Reproduce the rows below word for word, keeping every line as it appears.

-*-*-

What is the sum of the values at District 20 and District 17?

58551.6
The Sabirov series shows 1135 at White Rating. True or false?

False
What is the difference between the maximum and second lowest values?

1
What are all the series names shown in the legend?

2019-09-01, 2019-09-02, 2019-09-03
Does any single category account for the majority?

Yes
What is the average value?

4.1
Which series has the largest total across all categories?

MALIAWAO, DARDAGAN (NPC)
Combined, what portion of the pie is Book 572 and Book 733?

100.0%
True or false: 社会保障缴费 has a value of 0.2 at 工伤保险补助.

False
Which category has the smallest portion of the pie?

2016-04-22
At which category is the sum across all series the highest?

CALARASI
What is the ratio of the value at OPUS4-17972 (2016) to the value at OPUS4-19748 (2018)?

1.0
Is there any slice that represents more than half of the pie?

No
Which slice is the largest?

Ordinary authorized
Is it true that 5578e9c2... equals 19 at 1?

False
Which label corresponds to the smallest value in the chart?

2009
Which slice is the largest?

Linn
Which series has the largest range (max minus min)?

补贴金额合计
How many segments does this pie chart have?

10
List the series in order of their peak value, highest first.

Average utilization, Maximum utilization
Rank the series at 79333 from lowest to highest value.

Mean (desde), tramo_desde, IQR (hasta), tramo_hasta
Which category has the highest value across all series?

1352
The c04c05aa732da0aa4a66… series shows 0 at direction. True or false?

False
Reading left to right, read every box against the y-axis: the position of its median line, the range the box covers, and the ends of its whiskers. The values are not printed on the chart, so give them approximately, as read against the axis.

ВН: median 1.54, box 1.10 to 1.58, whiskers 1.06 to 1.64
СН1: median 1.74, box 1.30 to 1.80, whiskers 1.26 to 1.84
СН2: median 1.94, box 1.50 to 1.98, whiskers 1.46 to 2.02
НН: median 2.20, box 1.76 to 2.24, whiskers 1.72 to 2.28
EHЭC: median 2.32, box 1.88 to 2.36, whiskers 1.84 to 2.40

-*-*-

- **ANSWER SECTION**:
What is the sum of the values at District 20 and District 17?

58551.6
The Sabirov series shows 1135 at White Rating. True or false?

False
What is the difference between the maximum and second lowest values?

1
What are all the series names shown in the legend?

2019-09-01, 2019-09-02, 2019-09-03
Does any single category account for the majority?

Yes
What is the average value?

4.1
Which series has the largest total across all categories?

MALIAWAO, DARDAGAN (NPC)
Combined, what portion of the pie is Book 572 and Book 733?

100.0%
True or false: 社会保障缴费 has a value of 0.2 at 工伤保险补助.

False
Which category has the smallest portion of the pie?

2016-04-22
At which category is the sum across all series the highest?

CALARASI
What is the ratio of the value at OPUS4-17972 (2016) to the value at OPUS4-19748 (2018)?

1.0
Is there any slice that represents more than half of the pie?

No
Which slice is the largest?

Ordinary authorized
Is it true that 5578e9c2... equals 19 at 1?

False
Which label corresponds to the smallest value in the chart?

2009
Which slice is the largest?

Linn
Which series has the largest range (max minus min)?

补贴金额合计
How many segments does this pie chart have?

10
List the series in order of their peak value, highest first.

Average utilization, Maximum utilization
Rank the series at 79333 from lowest to highest value.

Mean (desde), tramo_desde, IQR (hasta), tramo_hasta
Which category has the highest value across all series?

1352
The c04c05aa732da0aa4a66… series shows 0 at direction. True or false?

False
Reading left to right, read every box against the y-axis: the position of its median line, the range the box covers, and the ends of its whiskers. The values are not printed on the chart, so give them approximately, as read against the axis.

ВН: median 1.54, box 1.10 to 1.58, whiskers 1.06 to 1.64
СН1: median 1.74, box 1.30 to 1.80, whiskers 1.26 to 1.84
СН2: median 1.94, box 1.50 to 1.98, whiskers 1.46 to 2.02
НН: median 2.20, box 1.76 to 2.24, whiskers 1.72 to 2.28
EHЭC: median 2.32, box 1.88 to 2.36, whiskers 1.84 to 2.40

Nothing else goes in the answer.